# EXERCISE DIRECTIONS
Convert the records below into a Markdown table with the columns "No." and "Text", giving each line its own numbered row. Omit the pictures and blank lines.

=== DATA TO PROCESS ===

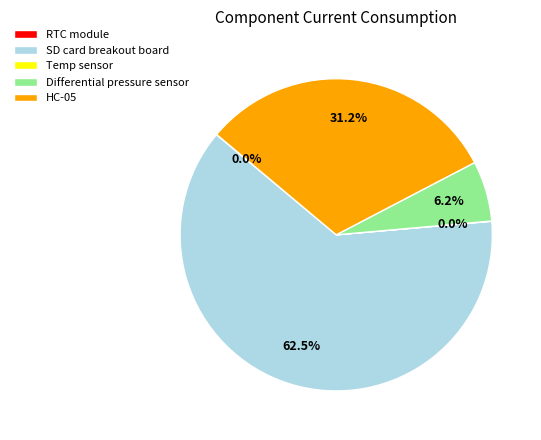

Which has a higher value, HC-05 or Differential pressure sensor?

HC-05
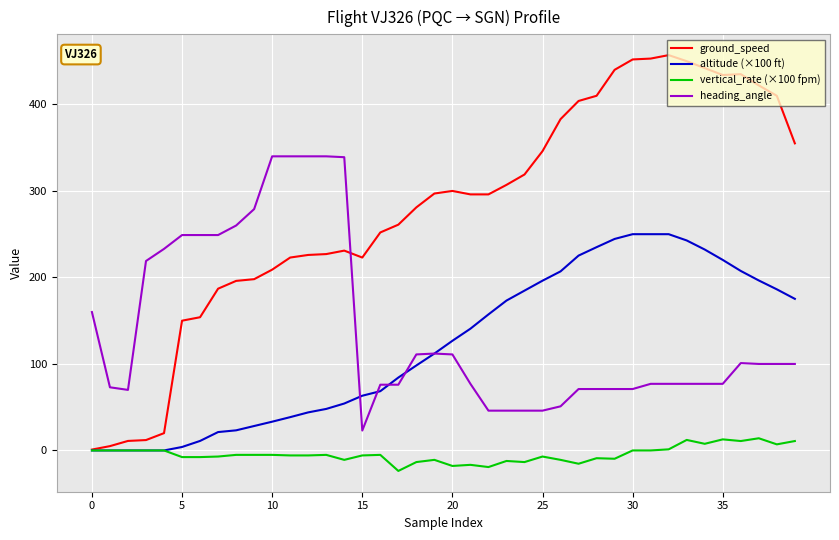

What is the difference between the second highest and second lowest values in the heading_angle series?

294.0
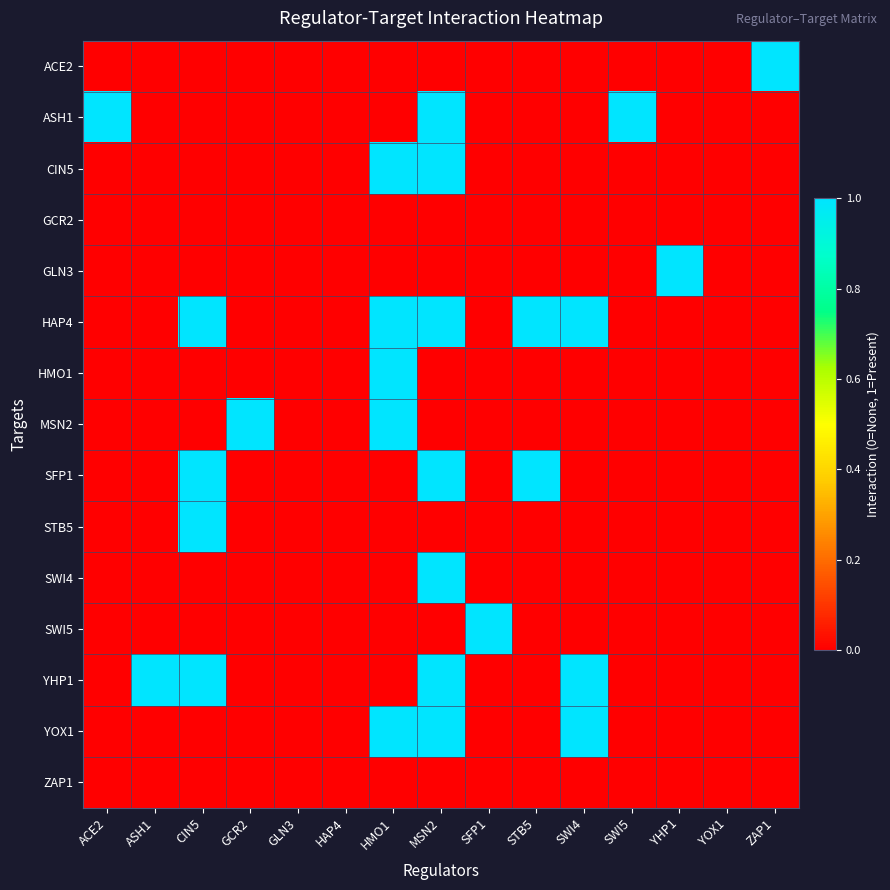

Reading right to left, transcribe all the data shown in this chart.

ACE2: ZAP1=1	YOX1=0	YHP1=0	SWI5=0	SWI4=0	STB5=0	SFP1=0	MSN2=0	HMO1=0	HAP4=0	GLN3=0	GCR2=0	CIN5=0	ASH1=0	ACE2=0
ASH1: ZAP1=0	YOX1=0	YHP1=0	SWI5=1	SWI4=0	STB5=0	SFP1=0	MSN2=1	HMO1=0	HAP4=0	GLN3=0	GCR2=0	CIN5=0	ASH1=0	ACE2=1
CIN5: ZAP1=0	YOX1=0	YHP1=0	SWI5=0	SWI4=0	STB5=0	SFP1=0	MSN2=1	HMO1=1	HAP4=0	GLN3=0	GCR2=0	CIN5=0	ASH1=0	ACE2=0
GCR2: ZAP1=0	YOX1=0	YHP1=0	SWI5=0	SWI4=0	STB5=0	SFP1=0	MSN2=0	HMO1=0	HAP4=0	GLN3=0	GCR2=0	CIN5=0	ASH1=0	ACE2=0
GLN3: ZAP1=0	YOX1=0	YHP1=1	SWI5=0	SWI4=0	STB5=0	SFP1=0	MSN2=0	HMO1=0	HAP4=0	GLN3=0	GCR2=0	CIN5=0	ASH1=0	ACE2=0
HAP4: ZAP1=0	YOX1=0	YHP1=0	SWI5=0	SWI4=1	STB5=1	SFP1=0	MSN2=1	HMO1=1	HAP4=0	GLN3=0	GCR2=0	CIN5=1	ASH1=0	ACE2=0
HMO1: ZAP1=0	YOX1=0	YHP1=0	SWI5=0	SWI4=0	STB5=0	SFP1=0	MSN2=0	HMO1=1	HAP4=0	GLN3=0	GCR2=0	CIN5=0	ASH1=0	ACE2=0
MSN2: ZAP1=0	YOX1=0	YHP1=0	SWI5=0	SWI4=0	STB5=0	SFP1=0	MSN2=0	HMO1=1	HAP4=0	GLN3=0	GCR2=1	CIN5=0	ASH1=0	ACE2=0
SFP1: ZAP1=0	YOX1=0	YHP1=0	SWI5=0	SWI4=0	STB5=1	SFP1=0	MSN2=1	HMO1=0	HAP4=0	GLN3=0	GCR2=0	CIN5=1	ASH1=0	ACE2=0
STB5: ZAP1=0	YOX1=0	YHP1=0	SWI5=0	SWI4=0	STB5=0	SFP1=0	MSN2=0	HMO1=0	HAP4=0	GLN3=0	GCR2=0	CIN5=1	ASH1=0	ACE2=0
SWI4: ZAP1=0	YOX1=0	YHP1=0	SWI5=0	SWI4=0	STB5=0	SFP1=0	MSN2=1	HMO1=0	HAP4=0	GLN3=0	GCR2=0	CIN5=0	ASH1=0	ACE2=0
SWI5: ZAP1=0	YOX1=0	YHP1=0	SWI5=0	SWI4=0	STB5=0	SFP1=1	MSN2=0	HMO1=0	HAP4=0	GLN3=0	GCR2=0	CIN5=0	ASH1=0	ACE2=0
YHP1: ZAP1=0	YOX1=0	YHP1=0	SWI5=0	SWI4=1	STB5=0	SFP1=0	MSN2=1	HMO1=0	HAP4=0	GLN3=0	GCR2=0	CIN5=1	ASH1=1	ACE2=0
YOX1: ZAP1=0	YOX1=0	YHP1=0	SWI5=0	SWI4=1	STB5=0	SFP1=0	MSN2=1	HMO1=1	HAP4=0	GLN3=0	GCR2=0	CIN5=0	ASH1=0	ACE2=0
ZAP1: ZAP1=0	YOX1=0	YHP1=0	SWI5=0	SWI4=0	STB5=0	SFP1=0	MSN2=0	HMO1=0	HAP4=0	GLN3=0	GCR2=0	CIN5=0	ASH1=0	ACE2=0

===

# RESPONSE TO THE EXERCISE
| No. | Text |
|---|---|
| 1 | Which has a higher value, HC-05 or Differential pressure sensor? |
| 2 | HC-05 |
| 3 | What is the difference between the second highest and second lowest values in the heading_angle series? |
| 4 | 294.0 |
| 5 | Reading right to left, transcribe all the data shown in this chart. |
| 6 | ACE2: ZAP1=1	YOX1=0	YHP1=0	SWI5=0	SWI4=0	STB5=0	SFP1=0	MSN2=0	HMO1=0	HAP4=0	GLN3=0	GCR2=0	CIN5=0	ASH1=0	ACE2=0 |
| 7 | ASH1: ZAP1=0	YOX1=0	YHP1=0	SWI5=1	SWI4=0	STB5=0	SFP1=0	MSN2=1	HMO1=0	HAP4=0	GLN3=0	GCR2=0	CIN5=0	ASH1=0	ACE2=1 |
| 8 | CIN5: ZAP1=0	YOX1=0	YHP1=0	SWI5=0	SWI4=0	STB5=0	SFP1=0	MSN2=1	HMO1=1	HAP4=0	GLN3=0	GCR2=0	CIN5=0	ASH1=0	ACE2=0 |
| 9 | GCR2: ZAP1=0	YOX1=0	YHP1=0	SWI5=0	SWI4=0	STB5=0	SFP1=0	MSN2=0	HMO1=0	HAP4=0	GLN3=0	GCR2=0	CIN5=0	ASH1=0	ACE2=0 |
| 10 | GLN3: ZAP1=0	YOX1=0	YHP1=1	SWI5=0	SWI4=0	STB5=0	SFP1=0	MSN2=0	HMO1=0	HAP4=0	GLN3=0	GCR2=0	CIN5=0	ASH1=0	ACE2=0 |
| 11 | HAP4: ZAP1=0	YOX1=0	YHP1=0	SWI5=0	SWI4=1	STB5=1	SFP1=0	MSN2=1	HMO1=1	HAP4=0	GLN3=0	GCR2=0	CIN5=1	ASH1=0	ACE2=0 |
| 12 | HMO1: ZAP1=0	YOX1=0	YHP1=0	SWI5=0	SWI4=0	STB5=0	SFP1=0	MSN2=0	HMO1=1	HAP4=0	GLN3=0	GCR2=0	CIN5=0	ASH1=0	ACE2=0 |
| 13 | MSN2: ZAP1=0	YOX1=0	YHP1=0	SWI5=0	SWI4=0	STB5=0	SFP1=0	MSN2=0	HMO1=1	HAP4=0	GLN3=0	GCR2=1	CIN5=0	ASH1=0	ACE2=0 |
| 14 | SFP1: ZAP1=0	YOX1=0	YHP1=0	SWI5=0	SWI4=0	STB5=1	SFP1=0	MSN2=1	HMO1=0	HAP4=0	GLN3=0	GCR2=0	CIN5=1	ASH1=0	ACE2=0 |
| 15 | STB5: ZAP1=0	YOX1=0	YHP1=0	SWI5=0	SWI4=0	STB5=0	SFP1=0	MSN2=0	HMO1=0	HAP4=0	GLN3=0	GCR2=0	CIN5=1	ASH1=0	ACE2=0 |
| 16 | SWI4: ZAP1=0	YOX1=0	YHP1=0	SWI5=0	SWI4=0	STB5=0	SFP1=0	MSN2=1	HMO1=0	HAP4=0	GLN3=0	GCR2=0	CIN5=0	ASH1=0	ACE2=0 |
| 17 | SWI5: ZAP1=0	YOX1=0	YHP1=0	SWI5=0	SWI4=0	STB5=0	SFP1=1	MSN2=0	HMO1=0	HAP4=0	GLN3=0	GCR2=0	CIN5=0	ASH1=0	ACE2=0 |
| 18 | YHP1: ZAP1=0	YOX1=0	YHP1=0	SWI5=0	SWI4=1	STB5=0	SFP1=0	MSN2=1	HMO1=0	HAP4=0	GLN3=0	GCR2=0	CIN5=1	ASH1=1	ACE2=0 |
| 19 | YOX1: ZAP1=0	YOX1=0	YHP1=0	SWI5=0	SWI4=1	STB5=0	SFP1=0	MSN2=1	HMO1=1	HAP4=0	GLN3=0	GCR2=0	CIN5=0	ASH1=0	ACE2=0 |
| 20 | ZAP1: ZAP1=0	YOX1=0	YHP1=0	SWI5=0	SWI4=0	STB5=0	SFP1=0	MSN2=0	HMO1=0	HAP4=0	GLN3=0	GCR2=0	CIN5=0	ASH1=0	ACE2=0 |